Abstract: This talk will introduce a cutting-edge technology innovation, PASTEL, for the next generation adaptive instruction in online courseware. PASTEL is a suite of AI-based learning engineering methods to evidence-basedly create adaptive online courseware on an existing MOOC platform (e.g., Coursera, edX, etc.). PASTEL includes (1) a text-mining method to analyze courseware content to identify latent constructs, (2) a prediction method to identify students at risk and provide proactive scaffolding to prevent unproductive failure, (3) a web-based authoring method for cognitive tutors and their seamless integration to the online courseware, (4) an evidence-based courseware-content validation method as an application of reinforcement learning with students’ performance and learning data, and (5) a method for automatic question generation as an application of deep learning to instructional text on the online courseware. I will also introduce an instance of adaptive online courseware, called CyberBook, built by PASTEL on Open edX. We will then discuss research opportunities for innovative AI applications in education and the sciences of learning with PASTEL and CyberBook.
Short Bio: Dr. Noboru Matsuda is an Associate Professor of Cyber STEM Education in the Department of Teaching, Learning and Culture at Texas A&M University. Noboru’s research interests include innovations of cutting-edge AI technologies to enhance learning and advance theories in the sciences of learning.

Noboru received an MS in Math Education from Tokyo Gakugei University (Tokyo, Japan) and a Ph.D. in Intelligent Systems from the University of Pittsburgh. He then received postdoctoral research training at the Human-Computer Interaction Institute at Carnegie Mellon University. Noboru has developed a number of intelligent tutoring systems and conducted applied research for educational data mining mainly in the STEM subject fields.

Noboru is currently the director of the Innovative Educational Computing Laboratory. He has received 6 federal grants totaling approximately $5M from NSF and the US Department of Education (IES) in the last 13 years, where he served as a PI on 5 proposals.

Noboru has been leading the SimStudent project (www.SimStudent.org) where the research team developed an artificial intelligence that can learn problem-solving skills through guided-problem solving (aka peer tutoring).

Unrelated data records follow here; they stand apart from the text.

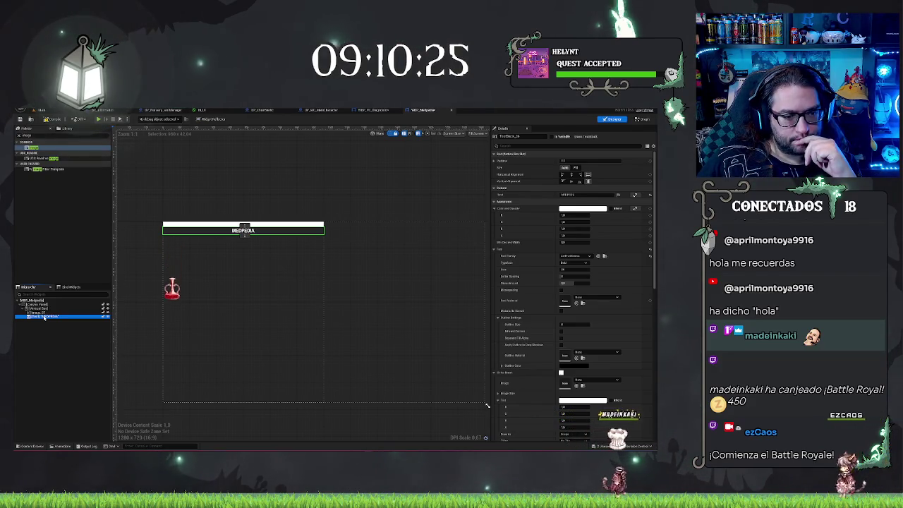
click(36, 321)
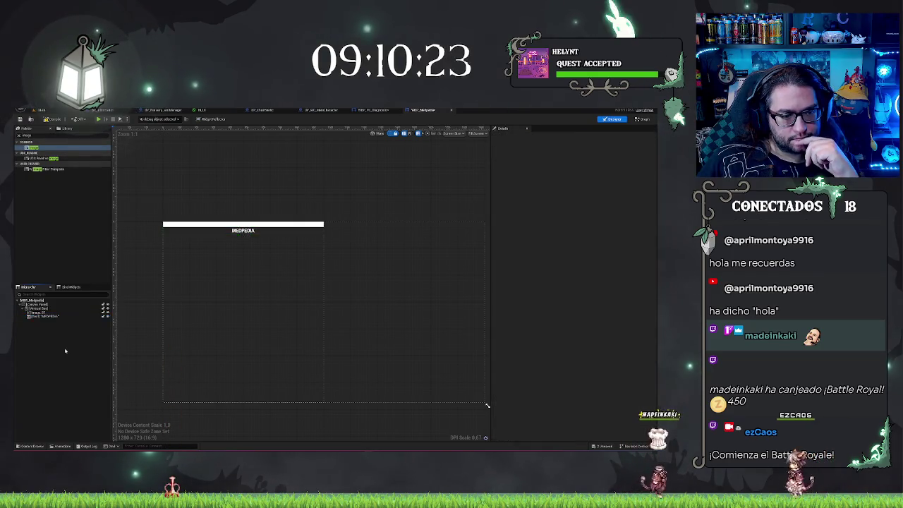
click(38, 317)
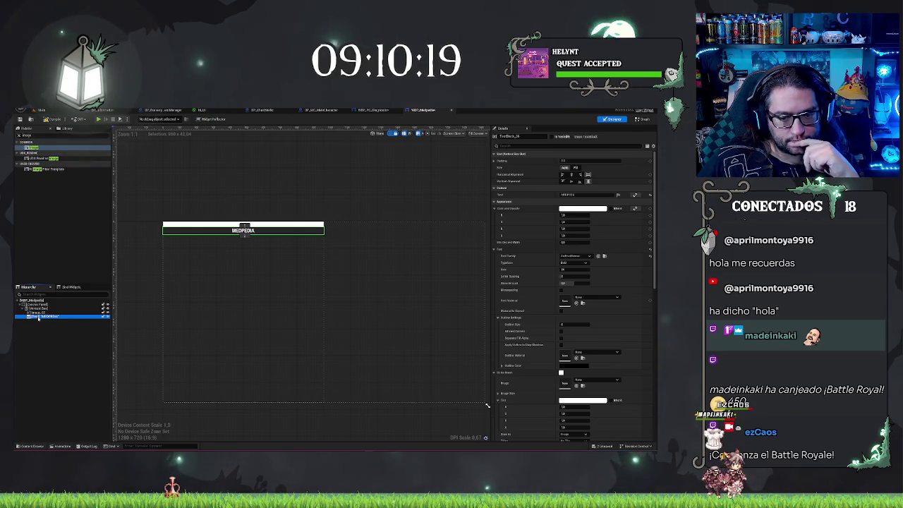
click(42, 312)
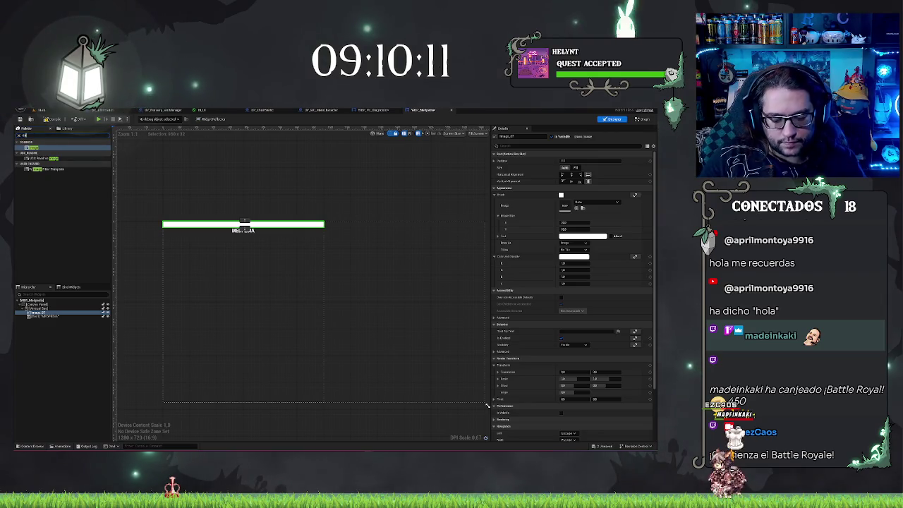
text(canvas)
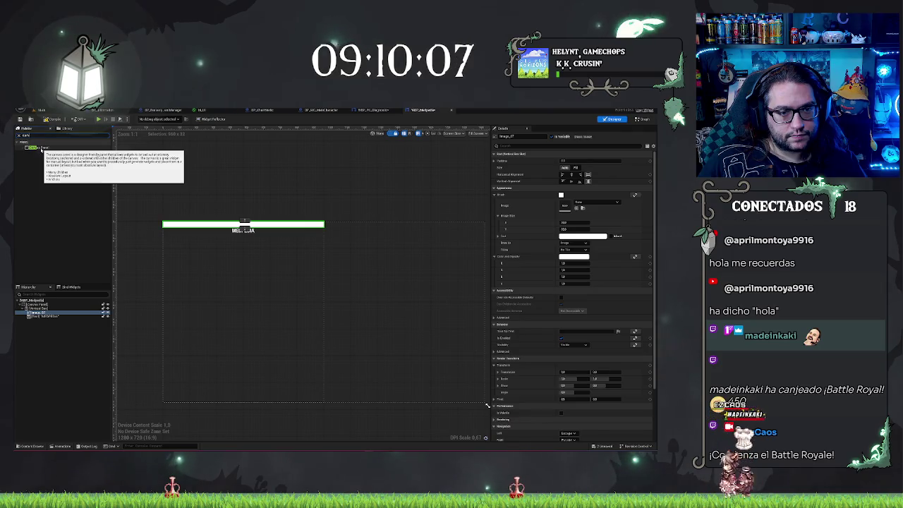
Step: Add a Canvas Panel to the hierarchy and move the title's image and text into it
drag(41, 148, 56, 323)
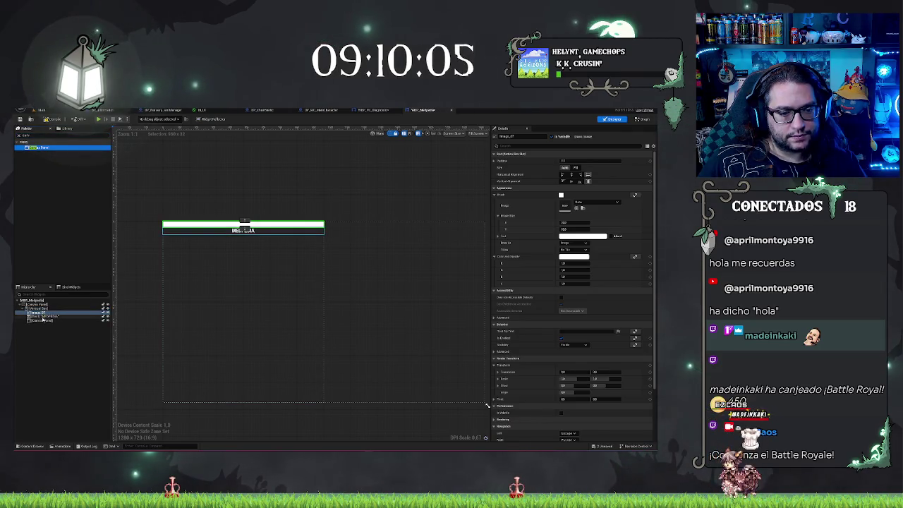
click(43, 317)
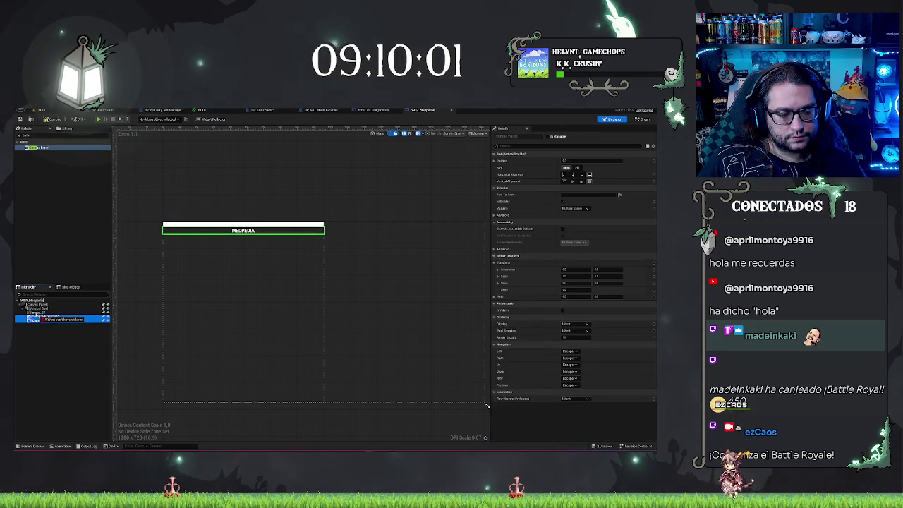
click(42, 316)
drag(35, 321, 36, 321)
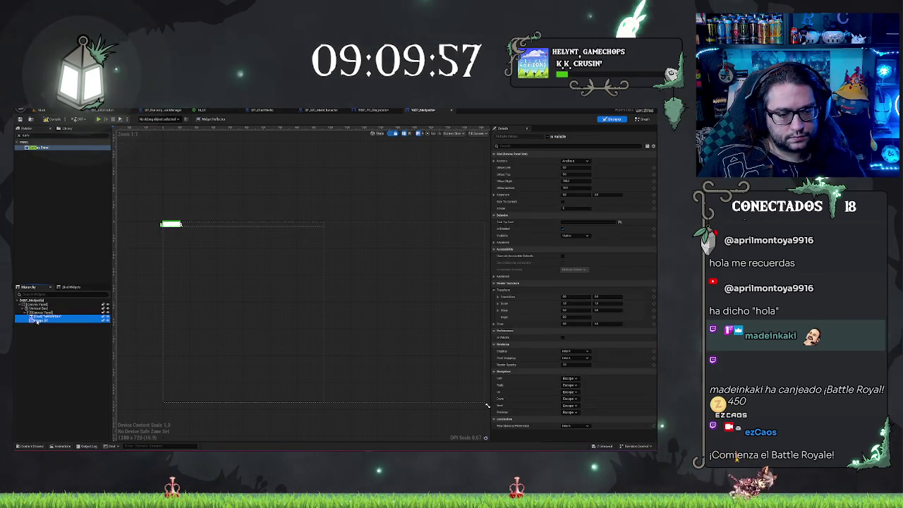
click(39, 312)
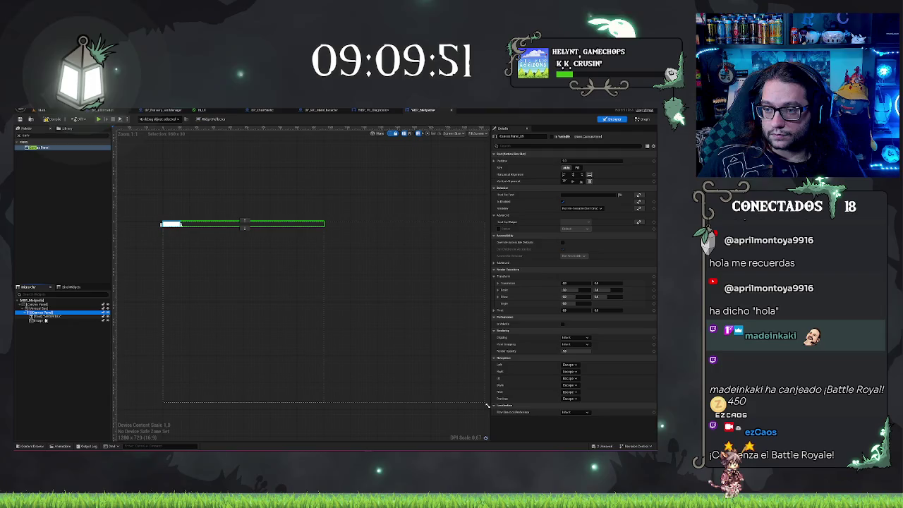
click(575, 168)
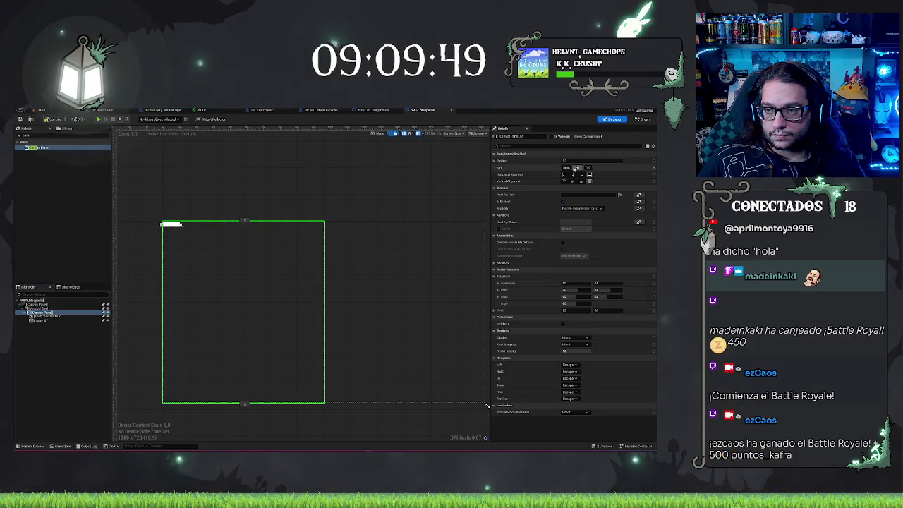
click(566, 168)
Step: Anchor the title image to stretch horizontally with a right offset of 0
click(166, 223)
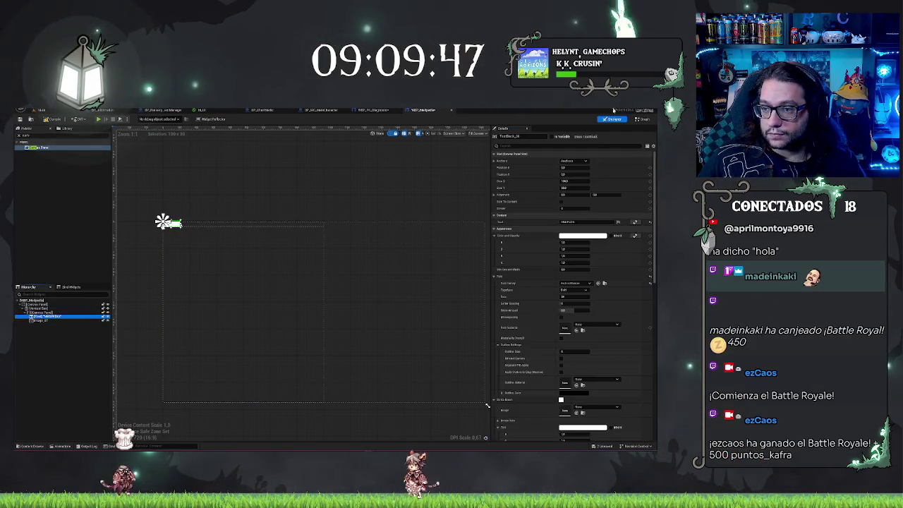
click(575, 161)
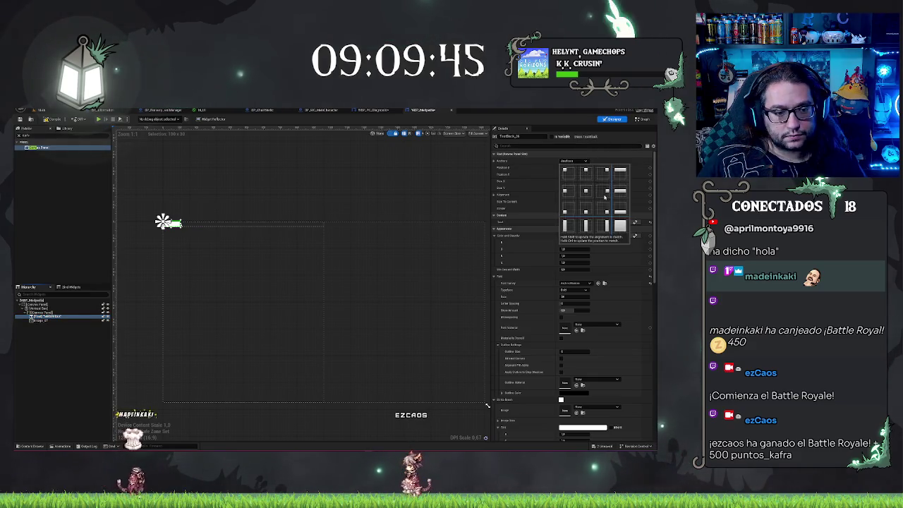
click(39, 320)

In recent years, Noboru has launched a new research project on evidence-based learning engineering, called PASTEL, where he and his colleagues study how to efficiently build adaptive online courses (called CyberBook) and how to develop research on AI in education and the sciences of learning using PASTEL and CyberBook.

Noboru loves programming and swimming when he is not dreaming of the future of technology enhanced education.